Now, let’s address the religious stuff:
- Yes, the assertion that Tebow won games because of divine intervention is completely absurd. And there are kooks out there that actually think this. And lots of analysts and sports columnists love it because it gives them easy ammunition, and they revel in deconstructing such nonsense. But has Tim himself ever suggested this? Yes, he may thank his Lord and Savior frequently and mention his spirituality quite a bit. He may say that his relationship with God helps him focus or that it gives him the strength to get through grueling workouts or never-ending practices. But has he actually gone as far as to say that he wins because he is a Christian favored by God? No, because that would be ludicrous. And in my experience, there are a lot of people who realize this isn’t “Angels in the Outfield” and enjoy watching and cheering for Tebow for a variety of other reasons. There are those who (in a healthy way) admire his unwavering faith and community outreach. There are those who think he’s just a good kid who’s exciting to watch. And finally there are those that appreciate the fact that, as soon as Tim stepped off University of Florida’s campus, he became a giant underdog. And come on, this is sports, what’s better than an underdog doing what everyone told him or her they couldn’t do? Don’t punish the kid because a small percentage of his fan base has made some really bizarre suggestions. It’s funny what people choose to really pay attention to sometimes.
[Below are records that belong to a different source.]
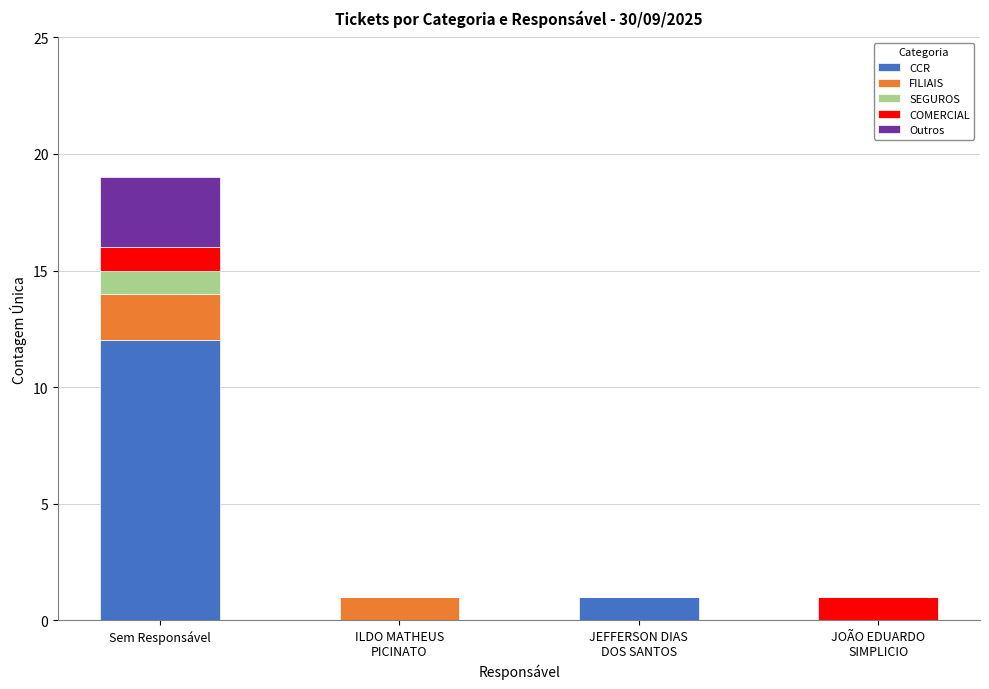

What is the maximum value for CCR?

12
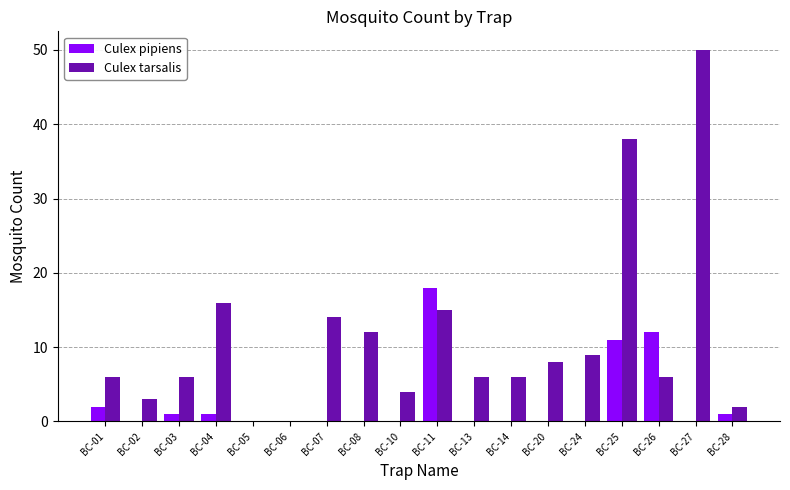

What is the sum of all Culex pipiens values?

46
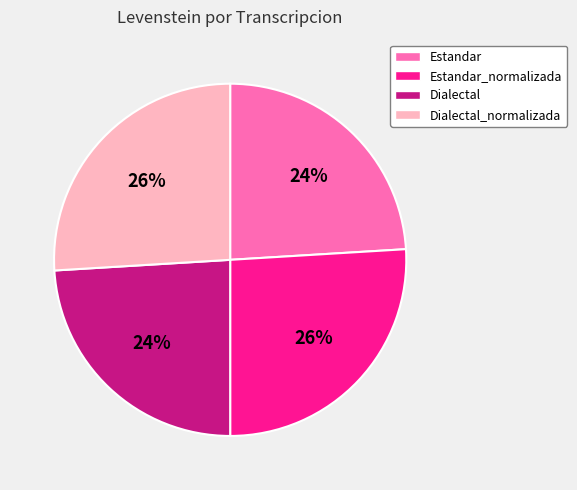

To the nearest percent, what portion does Dialectal_normalizada represent?

26%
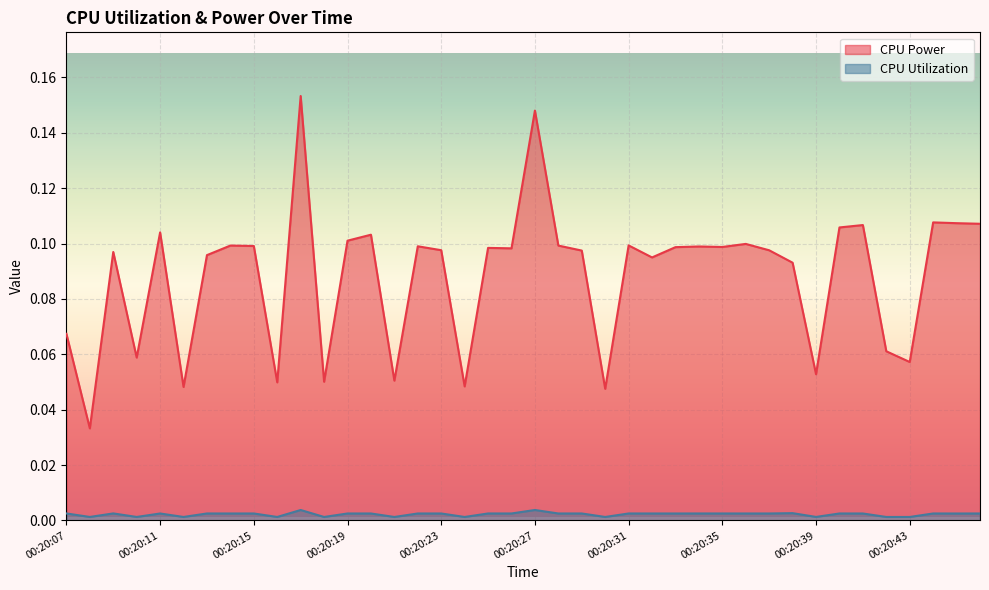

True or false: CPU Utilization and CPU Power intersect in this chart.

False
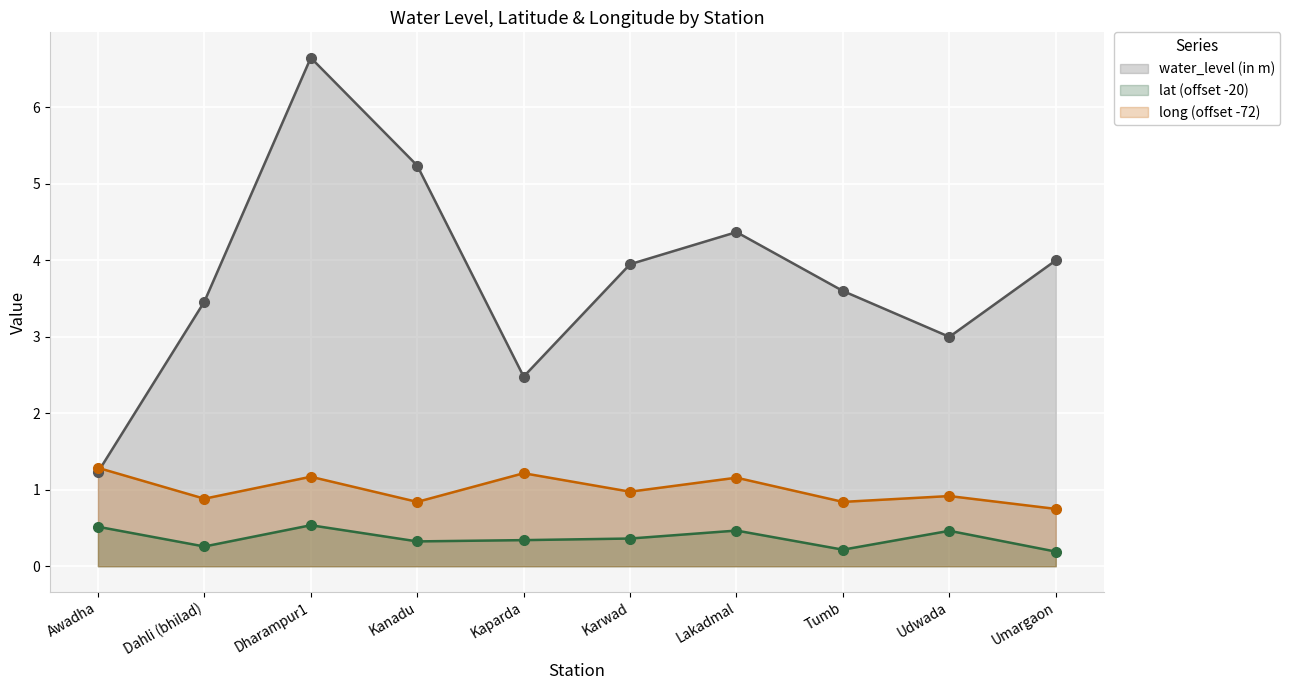

At Kanadu, list the series in order from smallest to largest.

lat (offset -20), long (offset -72), water_level (in m)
- No, he’s not the second coming of Jesus. And there are those who probably think he is, or at least worship/praise him like he is. He’s just a good Christian kid who’s comfortable being vocal about his beliefs. Good for him for sticking to his guns and not letting anything change his behavior. I’m sure there are other very devout Christians in the league who just lead a quieter spiritual life…or they fear the backlash that might ensue if they were to mention it more often….hmm, wonder where they would get that idea?
- People who have problems with the anti-abortion commercial, the expressions of faith…just get over it. Tim has a made a choice about the way he lives his life, and the same freedom that allows him to do that allows you to blabber on about whatever BS you’re passionate about. That’s sort of the beauty of living in this country. If you don’t like the Focus on the Family ad, you can band together with some like-minded fellows and raise money to run your own ad. So, you can respectfully disagree with his perspective on abortion and other social issues, but there’s really no need for hostility. And how do you reduce him to his stance on one issue? You know, he also does endless amounts of charity and mission work. Again, it’s funny what people really pay attention to sometimes. Finally, why are we so quick to excuse deviant behavior in the NFL and then turn around and hold Tim over the coals for his belief in God and expressions of faith?
At the end of the day, the larger debate has been really unfair to Tim Tebow — on both sides of the ball. He’s not a hopelessly untalented quarterback who’s also ignorant and represents everything that is wrong with America. Nor is he a saint who’s on his way to a spot in the Hall of Fame. He’s a good kid. He does good works. And he did some exciting things this year that we didn’t think he could do. But he also has a long way to go to solidify his place in the NFL. So, in conclusion, I have no conclusion. Because sometimes, that’s what objective analysis gives you. It’s not sexy, but sometimes you just have to wait and see.